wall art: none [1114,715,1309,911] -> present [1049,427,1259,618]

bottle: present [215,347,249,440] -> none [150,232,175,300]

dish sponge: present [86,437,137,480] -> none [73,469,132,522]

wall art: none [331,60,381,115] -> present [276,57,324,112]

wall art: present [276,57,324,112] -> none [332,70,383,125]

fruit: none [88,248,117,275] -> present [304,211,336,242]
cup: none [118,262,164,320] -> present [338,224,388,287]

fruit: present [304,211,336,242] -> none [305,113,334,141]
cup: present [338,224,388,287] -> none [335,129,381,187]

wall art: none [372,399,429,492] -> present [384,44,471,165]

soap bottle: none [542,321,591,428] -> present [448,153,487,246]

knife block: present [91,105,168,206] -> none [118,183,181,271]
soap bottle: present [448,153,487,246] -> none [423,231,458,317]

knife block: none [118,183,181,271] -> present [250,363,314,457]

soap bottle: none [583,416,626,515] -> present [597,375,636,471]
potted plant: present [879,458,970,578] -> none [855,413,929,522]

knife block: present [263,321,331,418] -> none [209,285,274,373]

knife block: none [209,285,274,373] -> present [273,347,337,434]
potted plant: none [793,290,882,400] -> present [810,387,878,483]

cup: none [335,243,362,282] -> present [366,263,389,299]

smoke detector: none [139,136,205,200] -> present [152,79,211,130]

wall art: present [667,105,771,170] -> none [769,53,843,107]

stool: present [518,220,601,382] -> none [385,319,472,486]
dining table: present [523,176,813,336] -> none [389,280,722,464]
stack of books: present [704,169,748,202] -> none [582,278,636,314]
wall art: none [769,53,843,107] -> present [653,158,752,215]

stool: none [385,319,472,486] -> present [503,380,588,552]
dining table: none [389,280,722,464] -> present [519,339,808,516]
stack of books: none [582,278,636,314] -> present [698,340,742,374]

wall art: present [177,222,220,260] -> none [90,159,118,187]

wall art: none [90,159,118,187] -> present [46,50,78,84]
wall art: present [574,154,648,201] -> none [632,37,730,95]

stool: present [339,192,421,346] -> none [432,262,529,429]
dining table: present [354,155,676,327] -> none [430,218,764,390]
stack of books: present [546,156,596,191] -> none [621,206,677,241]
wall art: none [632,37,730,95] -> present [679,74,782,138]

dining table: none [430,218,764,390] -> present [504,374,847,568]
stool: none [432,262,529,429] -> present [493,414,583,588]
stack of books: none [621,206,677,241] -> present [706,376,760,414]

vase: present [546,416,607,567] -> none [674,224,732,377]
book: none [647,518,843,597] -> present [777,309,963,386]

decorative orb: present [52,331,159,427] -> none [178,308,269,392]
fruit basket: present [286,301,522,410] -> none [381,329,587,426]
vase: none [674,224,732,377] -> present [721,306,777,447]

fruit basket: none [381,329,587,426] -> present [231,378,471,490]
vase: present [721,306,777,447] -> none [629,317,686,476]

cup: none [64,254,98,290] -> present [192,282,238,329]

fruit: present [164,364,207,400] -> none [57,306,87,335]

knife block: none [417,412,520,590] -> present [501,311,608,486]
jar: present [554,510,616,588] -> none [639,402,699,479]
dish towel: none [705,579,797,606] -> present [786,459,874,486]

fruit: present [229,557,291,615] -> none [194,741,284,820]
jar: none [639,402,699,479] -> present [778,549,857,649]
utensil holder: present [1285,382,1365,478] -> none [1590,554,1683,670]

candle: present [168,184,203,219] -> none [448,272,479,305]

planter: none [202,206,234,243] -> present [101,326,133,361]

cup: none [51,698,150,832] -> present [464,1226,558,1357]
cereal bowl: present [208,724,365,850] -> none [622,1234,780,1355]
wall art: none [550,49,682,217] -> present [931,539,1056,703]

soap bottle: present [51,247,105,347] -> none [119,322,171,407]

» WORK TO BE COMPLETED
Once you reach the line containing "decorative orb: present", transcribe it and each line after it through the end of the material, exactly and with nothing added.

» SOLUTION TO THIS EXERCISE
decorative orb: present [52,331,159,427] -> none [178,308,269,392]
fruit basket: present [286,301,522,410] -> none [381,329,587,426]
vase: none [674,224,732,377] -> present [721,306,777,447]

fruit basket: none [381,329,587,426] -> present [231,378,471,490]
vase: present [721,306,777,447] -> none [629,317,686,476]

cup: none [64,254,98,290] -> present [192,282,238,329]

fruit: present [164,364,207,400] -> none [57,306,87,335]

knife block: none [417,412,520,590] -> present [501,311,608,486]
jar: present [554,510,616,588] -> none [639,402,699,479]
dish towel: none [705,579,797,606] -> present [786,459,874,486]

fruit: present [229,557,291,615] -> none [194,741,284,820]
jar: none [639,402,699,479] -> present [778,549,857,649]
utensil holder: present [1285,382,1365,478] -> none [1590,554,1683,670]

candle: present [168,184,203,219] -> none [448,272,479,305]

planter: none [202,206,234,243] -> present [101,326,133,361]

cup: none [51,698,150,832] -> present [464,1226,558,1357]
cereal bowl: present [208,724,365,850] -> none [622,1234,780,1355]
wall art: none [550,49,682,217] -> present [931,539,1056,703]

soap bottle: present [51,247,105,347] -> none [119,322,171,407]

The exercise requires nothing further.